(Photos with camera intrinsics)
══════════════════════════════

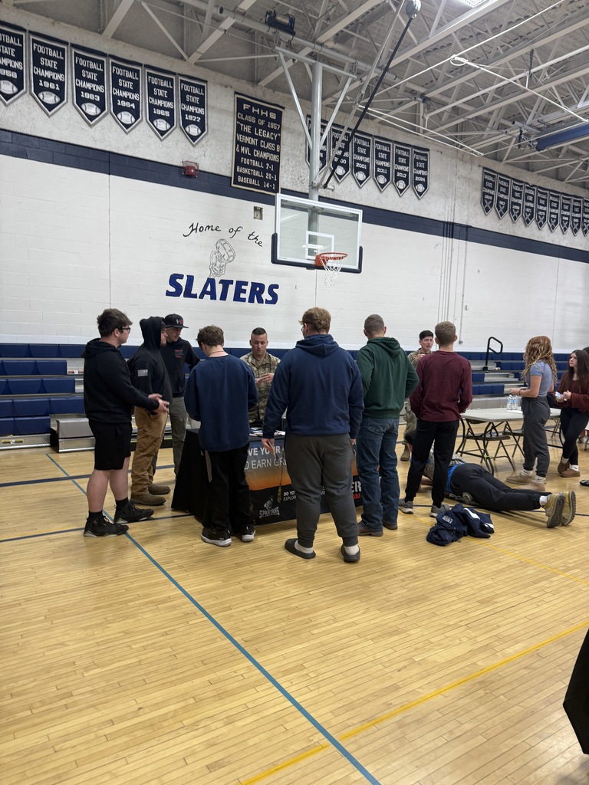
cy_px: 392
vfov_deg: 71.6
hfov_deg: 56.8
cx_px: 294
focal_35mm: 24
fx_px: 544
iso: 125
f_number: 1.78
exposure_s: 1/60
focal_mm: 6.76
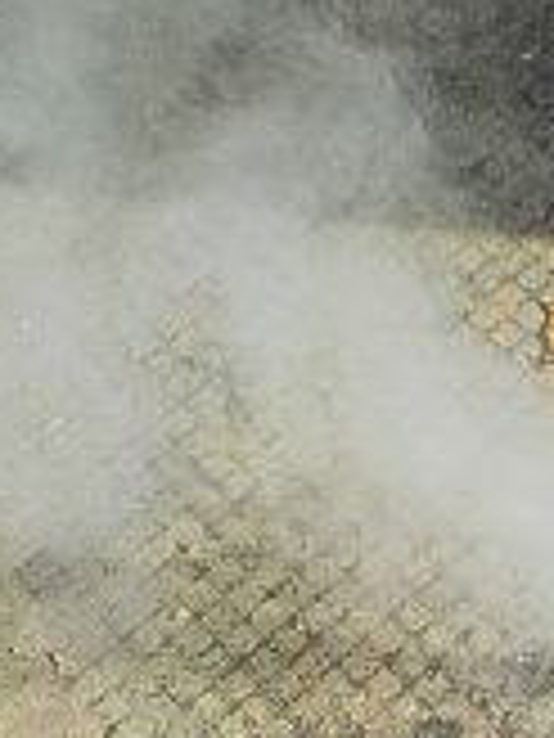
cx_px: 635
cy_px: 623
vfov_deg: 24.8
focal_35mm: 77
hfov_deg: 18.3
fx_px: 1643
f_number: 3.3
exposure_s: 1/1000
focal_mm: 4.1
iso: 125
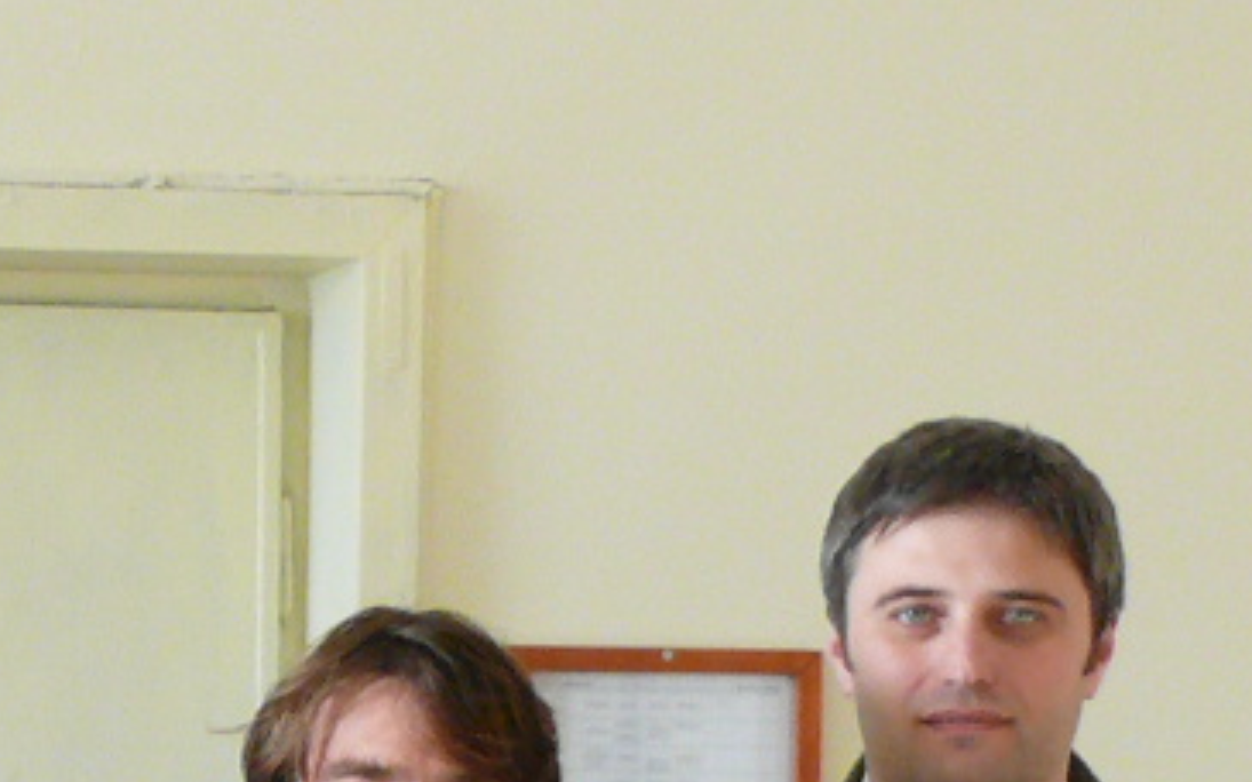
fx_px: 5868
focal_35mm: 172
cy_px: 1526
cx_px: -837
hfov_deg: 11.5
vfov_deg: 7.4
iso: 200
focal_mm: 7.9
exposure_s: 1/30
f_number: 2.8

══════════════════════════════

TASK DIRECTIONS:
What do the lines above say from the line containing "exposure_s: 1/1000" through the last line? Quote them exactly, both ends included, and leave out the pictures.

SOLUTION TO THIS PROBLEM:
exposure_s: 1/1000
focal_mm: 4.1
iso: 125
fx_px: 5868
focal_35mm: 172
cy_px: 1526
cx_px: -837
hfov_deg: 11.5
vfov_deg: 7.4
iso: 200
focal_mm: 7.9
exposure_s: 1/30
f_number: 2.8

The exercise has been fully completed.